*** Data in this exercise ***
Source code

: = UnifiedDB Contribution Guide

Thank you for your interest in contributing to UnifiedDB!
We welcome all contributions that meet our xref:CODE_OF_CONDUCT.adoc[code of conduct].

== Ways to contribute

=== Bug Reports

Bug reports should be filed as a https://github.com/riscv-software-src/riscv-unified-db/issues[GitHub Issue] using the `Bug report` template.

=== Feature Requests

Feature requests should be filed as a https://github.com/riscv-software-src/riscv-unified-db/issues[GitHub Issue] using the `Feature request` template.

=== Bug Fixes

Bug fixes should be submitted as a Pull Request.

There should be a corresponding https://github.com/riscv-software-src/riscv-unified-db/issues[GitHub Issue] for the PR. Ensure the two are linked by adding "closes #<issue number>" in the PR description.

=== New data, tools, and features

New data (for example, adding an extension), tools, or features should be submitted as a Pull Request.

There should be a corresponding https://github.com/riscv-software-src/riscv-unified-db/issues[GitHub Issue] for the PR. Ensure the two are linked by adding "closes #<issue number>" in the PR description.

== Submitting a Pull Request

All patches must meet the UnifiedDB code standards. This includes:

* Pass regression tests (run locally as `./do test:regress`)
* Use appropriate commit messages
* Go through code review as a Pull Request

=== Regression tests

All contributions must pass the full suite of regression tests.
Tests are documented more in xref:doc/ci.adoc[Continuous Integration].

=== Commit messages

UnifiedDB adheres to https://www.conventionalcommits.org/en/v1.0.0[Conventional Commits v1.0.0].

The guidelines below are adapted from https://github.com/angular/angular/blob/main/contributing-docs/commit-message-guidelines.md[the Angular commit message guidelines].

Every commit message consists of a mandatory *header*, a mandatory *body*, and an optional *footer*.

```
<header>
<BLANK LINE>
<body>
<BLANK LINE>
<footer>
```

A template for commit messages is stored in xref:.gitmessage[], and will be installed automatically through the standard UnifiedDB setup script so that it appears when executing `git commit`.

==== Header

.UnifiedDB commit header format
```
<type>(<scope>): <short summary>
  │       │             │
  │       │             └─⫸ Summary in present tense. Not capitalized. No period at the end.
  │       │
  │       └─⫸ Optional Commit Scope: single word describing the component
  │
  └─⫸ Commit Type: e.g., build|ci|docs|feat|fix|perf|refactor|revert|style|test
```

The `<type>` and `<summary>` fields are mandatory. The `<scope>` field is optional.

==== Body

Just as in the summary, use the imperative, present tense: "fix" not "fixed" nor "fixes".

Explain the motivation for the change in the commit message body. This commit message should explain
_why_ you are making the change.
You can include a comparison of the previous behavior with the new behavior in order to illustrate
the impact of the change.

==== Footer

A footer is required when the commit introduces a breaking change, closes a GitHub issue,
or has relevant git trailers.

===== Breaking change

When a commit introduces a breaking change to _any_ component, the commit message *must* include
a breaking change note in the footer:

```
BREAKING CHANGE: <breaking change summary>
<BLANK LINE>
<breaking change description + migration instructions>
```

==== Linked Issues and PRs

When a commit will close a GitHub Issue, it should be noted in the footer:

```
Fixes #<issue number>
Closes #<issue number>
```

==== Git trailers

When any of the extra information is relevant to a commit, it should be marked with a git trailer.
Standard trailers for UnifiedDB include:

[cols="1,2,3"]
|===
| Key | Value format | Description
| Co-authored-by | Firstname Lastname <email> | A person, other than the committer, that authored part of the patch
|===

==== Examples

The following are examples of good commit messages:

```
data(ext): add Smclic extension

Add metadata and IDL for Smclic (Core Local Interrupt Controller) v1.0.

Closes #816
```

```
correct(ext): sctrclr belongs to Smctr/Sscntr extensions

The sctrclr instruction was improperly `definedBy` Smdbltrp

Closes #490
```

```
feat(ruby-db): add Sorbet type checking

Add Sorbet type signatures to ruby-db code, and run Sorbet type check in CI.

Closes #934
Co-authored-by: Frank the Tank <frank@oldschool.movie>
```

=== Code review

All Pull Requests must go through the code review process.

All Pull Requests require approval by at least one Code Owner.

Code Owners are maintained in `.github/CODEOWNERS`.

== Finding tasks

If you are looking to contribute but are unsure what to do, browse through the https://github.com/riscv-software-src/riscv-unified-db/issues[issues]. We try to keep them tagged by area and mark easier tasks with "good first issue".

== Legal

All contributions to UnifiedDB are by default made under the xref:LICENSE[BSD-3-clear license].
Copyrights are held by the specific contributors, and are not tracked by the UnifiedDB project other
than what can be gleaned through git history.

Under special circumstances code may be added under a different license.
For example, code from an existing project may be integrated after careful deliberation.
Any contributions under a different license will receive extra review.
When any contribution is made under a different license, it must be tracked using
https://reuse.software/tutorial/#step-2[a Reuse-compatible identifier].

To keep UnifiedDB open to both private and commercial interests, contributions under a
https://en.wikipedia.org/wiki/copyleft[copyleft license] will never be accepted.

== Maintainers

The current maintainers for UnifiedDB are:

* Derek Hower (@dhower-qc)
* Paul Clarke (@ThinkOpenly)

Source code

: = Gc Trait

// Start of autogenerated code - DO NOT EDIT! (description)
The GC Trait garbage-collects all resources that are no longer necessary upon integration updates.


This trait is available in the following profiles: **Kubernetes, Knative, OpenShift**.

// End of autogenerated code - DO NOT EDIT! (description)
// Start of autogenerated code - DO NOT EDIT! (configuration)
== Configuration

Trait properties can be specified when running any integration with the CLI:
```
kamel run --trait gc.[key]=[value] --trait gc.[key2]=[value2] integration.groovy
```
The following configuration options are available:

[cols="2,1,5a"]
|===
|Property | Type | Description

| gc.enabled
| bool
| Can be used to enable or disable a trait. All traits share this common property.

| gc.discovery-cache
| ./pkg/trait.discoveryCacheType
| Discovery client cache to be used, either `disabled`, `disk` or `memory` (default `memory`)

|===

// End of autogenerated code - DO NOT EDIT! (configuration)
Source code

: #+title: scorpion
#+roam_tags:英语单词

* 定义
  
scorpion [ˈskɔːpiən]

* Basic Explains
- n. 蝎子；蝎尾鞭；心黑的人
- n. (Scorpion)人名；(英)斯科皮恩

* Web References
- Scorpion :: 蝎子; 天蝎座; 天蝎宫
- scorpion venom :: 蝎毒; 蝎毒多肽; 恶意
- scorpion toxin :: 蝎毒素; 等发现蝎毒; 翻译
***
### Goal of the exercise
The answer should consist of every line above in which "EDIT" appears.

### Answer area
// Start of autogenerated code - DO NOT EDIT! (description)
// End of autogenerated code - DO NOT EDIT! (description)
// Start of autogenerated code - DO NOT EDIT! (configuration)
// End of autogenerated code - DO NOT EDIT! (configuration)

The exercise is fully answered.